We use cookies. Read the Privacy and Cookie Policy

Мальчики из СХШ

Первая послевоенная параллель СХШ[6] имела двух ярких лидеров, которые, как и полагается в юности, соперничали между собой, – это Александр Арефьев и Илья Глазунов. Со времени их совместного обучения прошло больше 60 лет, и теперь можно говорить о том, что они так и остались парой антиподов. Для широких масс Илья Глазунов – это и есть живопись, так же, как Валентин Пикуль – литература, а Алла Пугачева – музыка. Для искусствоведческого истеблишмента его творчество представляется китчем. Его не принято рассматривать в контексте профессиональной художественной критики. О нем пишут не статьи, а фельетоны. Говорить о нем в светской беседе так же неприлично, как о программе партии «Единая Россия» или о Ваенге.

Что касается Арефьева и его группы, они были открыты для публики только в конце 1980-х годов, одновременно с Филоновым и Малевичем. Они считаются одним из самых интересных и героических явлений советского андеграунда. Русский музей и Третьяковская галерея гоняются за работами арефьевцев, но едва ли купят нового Илью Глазунова раньше, чем лет через 100.

Илья Глазунов – выходец из православной, правой по убеждениям семьи. Александр Арефьев – изначальный «западник», эстетически близкий к появившимся тогда «штатникам», предшественникам стиляг.

Арефьев – мастер цвета, Глазунов – линии. Арефьев и его окружение всегда черпали сюжеты и вдохновение из того, что их окружало, и даже в исторических темах прибегали к современным трактовкам. Глазунов – художник по духу исторический, и даже сегодняшний день интересует его как часть истории.

Арефьевцы называли себя «Орденом непродающихся (нищенствующих) художников», и это не было кокетством: они работали лаборантами, экспедиторами, грузчиками, клееварами, никогда никто из них не занимал должность выше маляра. Константин Кузьминский оставил воспоминания о том, как Арефьев уже в середине 1970-х общался с потенциальными покупателями своих полотен: «Когда, в 75-м, художники стыдливо, из-под полы приторговывали с иностранцами (за вычетом отчаянного Рухина, который устраивал прямо-таки “дипломатические приемы”!), Арех просто “гулял по буфету”. Звонит как-то ночью мне: “Кока, у меня тут какие-то косоглазые падлы картинки покупают!” И, слышу: “Ну что лыбишься, желтая морда?” “Арех, – говорю, – они ж дипломаты! Они по-русски секут!” “А мне начхать! Ну, выкладывай, желтая рожа, свои пфеннинги!” Арех все это уснащал крутейшим матом, да и сам был в дупель поддавши». Глазунов, хотя и находился долгое время в опале, в итоге снискал колоссальный успех.

Илья Глазунов

Александр Арефьев

Для того чтобы быть антиподами, необходимо иметь, в первую очередь, что-то общее. Художники арефьевского круга и Илья Глазунов – люди одного поколения, учились в одном и том же заведении, одинаково не принимали официозную эстетику соцреализма. И арефьевцы, и Глазунов стали первыми в СССР художниками, попытавшимися восстановить связь времен с мировым и дореволюционным художественным контекстом. Назвать взаимоотношения между ними только враждебными не верно. В 1977 году опальный левак Арефьев вывез в Париж свои картины при деятельном участии своего однокашника Ильи Глазунова.

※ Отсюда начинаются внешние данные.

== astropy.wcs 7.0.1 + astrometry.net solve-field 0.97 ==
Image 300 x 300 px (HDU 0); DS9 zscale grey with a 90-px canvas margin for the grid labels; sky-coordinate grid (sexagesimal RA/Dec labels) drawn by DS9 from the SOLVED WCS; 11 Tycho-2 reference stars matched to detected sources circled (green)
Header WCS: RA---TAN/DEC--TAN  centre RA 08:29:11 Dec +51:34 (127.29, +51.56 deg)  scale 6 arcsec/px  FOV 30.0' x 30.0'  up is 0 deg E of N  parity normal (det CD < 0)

Их роднила судьба. Из воспоминаний Ильи Глазунова о блокаде: «Отец и все мои родные, жившие с нами в одной квартире, умерли на моих глазах в январе-феврале 1942 года. Мама не встает с постели уже много дней. У нас четыре комнаты, и в каждой лежит мертвый человек. Хоронить некому и невозможно. Мороз почти как на улице, комната – огромный холодильник. Поэтому нет трупного запаха. Я добрался однажды с трудом до последней комнаты, но в ужасе отпрянул, увидев, что толстая крыса скачками бросилась в мою сторону, соскочив с объеденного лица умершей две недели назад тети Веры».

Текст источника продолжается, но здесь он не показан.